The group told councillors that unless an objection over the environmental suitability of the site is lifted within the next week, it could take the 100m project elsewhere, possibly to Belgium.
The news comes in the week that Polestar won a huge 5-year contract to print 8.7m Associated Newspaper supplements each week from Quebecor.
"This is a technicality and we've been categorically assured that it will be resolved very quickly," said Polestar project manager Mike Young. "Clearly we don't want our customers to be alarmed that we haven't got planning permission."
It emerged last week that a property developer who owns the site adjacent to Polestar's had raised an objection which legally forced the Government Office for Yorkshire and Humberside to issue a stop notice, blocking the granting of full planning permission.
But sources close to the project have suggested that the threat to pull out of Sheffield could be a way to force the Government Office's hand on the lifting of the stop notice.
One source said that Polestar "needed to give them [the local Government Office] a reason to make a decision by putting as much commercial pressure on them as possible".

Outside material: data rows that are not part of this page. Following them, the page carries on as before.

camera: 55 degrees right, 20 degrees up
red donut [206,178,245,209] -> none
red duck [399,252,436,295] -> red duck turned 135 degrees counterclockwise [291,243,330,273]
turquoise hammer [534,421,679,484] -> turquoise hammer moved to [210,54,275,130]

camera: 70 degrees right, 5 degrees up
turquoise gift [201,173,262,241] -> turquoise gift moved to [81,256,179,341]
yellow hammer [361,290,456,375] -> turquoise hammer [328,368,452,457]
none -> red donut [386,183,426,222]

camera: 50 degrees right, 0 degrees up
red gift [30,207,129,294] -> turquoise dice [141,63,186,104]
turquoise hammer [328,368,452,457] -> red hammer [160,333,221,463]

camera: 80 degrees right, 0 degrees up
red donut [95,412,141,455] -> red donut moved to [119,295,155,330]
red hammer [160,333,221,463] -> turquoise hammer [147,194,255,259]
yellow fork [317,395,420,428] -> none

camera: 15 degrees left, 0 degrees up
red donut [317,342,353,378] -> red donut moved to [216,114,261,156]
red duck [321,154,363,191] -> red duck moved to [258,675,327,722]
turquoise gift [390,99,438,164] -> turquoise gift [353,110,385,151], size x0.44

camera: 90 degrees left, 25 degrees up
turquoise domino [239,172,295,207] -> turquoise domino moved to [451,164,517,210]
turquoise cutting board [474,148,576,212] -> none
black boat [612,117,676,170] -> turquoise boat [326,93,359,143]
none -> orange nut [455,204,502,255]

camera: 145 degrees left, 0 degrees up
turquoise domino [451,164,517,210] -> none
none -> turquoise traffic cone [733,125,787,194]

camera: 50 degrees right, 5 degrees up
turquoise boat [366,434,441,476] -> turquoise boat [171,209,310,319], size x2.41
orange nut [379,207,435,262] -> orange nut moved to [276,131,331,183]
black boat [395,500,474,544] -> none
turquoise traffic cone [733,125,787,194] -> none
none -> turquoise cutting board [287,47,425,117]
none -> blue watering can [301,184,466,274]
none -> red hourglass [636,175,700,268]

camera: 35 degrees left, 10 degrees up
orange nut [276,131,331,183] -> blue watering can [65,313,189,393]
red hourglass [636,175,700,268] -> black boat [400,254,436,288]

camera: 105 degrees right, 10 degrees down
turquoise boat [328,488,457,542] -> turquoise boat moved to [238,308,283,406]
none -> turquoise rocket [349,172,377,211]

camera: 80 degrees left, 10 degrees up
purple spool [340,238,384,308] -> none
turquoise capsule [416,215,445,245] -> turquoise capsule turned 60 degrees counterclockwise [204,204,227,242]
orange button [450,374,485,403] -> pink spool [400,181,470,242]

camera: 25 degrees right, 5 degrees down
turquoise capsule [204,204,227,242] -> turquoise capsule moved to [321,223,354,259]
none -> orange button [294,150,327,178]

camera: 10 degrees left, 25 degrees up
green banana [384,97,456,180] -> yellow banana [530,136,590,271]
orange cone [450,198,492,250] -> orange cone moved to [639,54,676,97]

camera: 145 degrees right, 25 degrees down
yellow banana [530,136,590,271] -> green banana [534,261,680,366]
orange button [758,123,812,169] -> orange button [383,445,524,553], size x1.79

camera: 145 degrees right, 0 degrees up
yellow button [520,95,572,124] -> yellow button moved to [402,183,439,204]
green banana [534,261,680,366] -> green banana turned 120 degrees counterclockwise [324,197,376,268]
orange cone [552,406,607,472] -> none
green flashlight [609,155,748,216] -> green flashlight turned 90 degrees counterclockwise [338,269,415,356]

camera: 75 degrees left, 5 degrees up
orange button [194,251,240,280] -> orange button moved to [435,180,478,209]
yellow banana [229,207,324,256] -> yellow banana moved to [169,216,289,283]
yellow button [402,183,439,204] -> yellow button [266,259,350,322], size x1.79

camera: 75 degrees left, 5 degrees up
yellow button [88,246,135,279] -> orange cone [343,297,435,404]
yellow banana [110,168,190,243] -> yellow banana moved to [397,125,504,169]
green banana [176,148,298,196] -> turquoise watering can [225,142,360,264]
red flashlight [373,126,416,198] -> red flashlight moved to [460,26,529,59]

Last Monday (21 June), planning permission was unanimously granted by Sheffield Council for the Tinsley site, pending the resolution of the stop notice, which had been served the previous Friday.
Construction on the site, adjacent to the M1, is due to start at the end of the first week of July. Young said that "ink on paper on the first press" was scheduled for the last week of March 2005, and that recruitment advertising would be appearing in the local press in the next week.
As PrintWeek went to press, Sheffield City Council and the Government Office for Yorkshire and Humberside were unavailable for comment.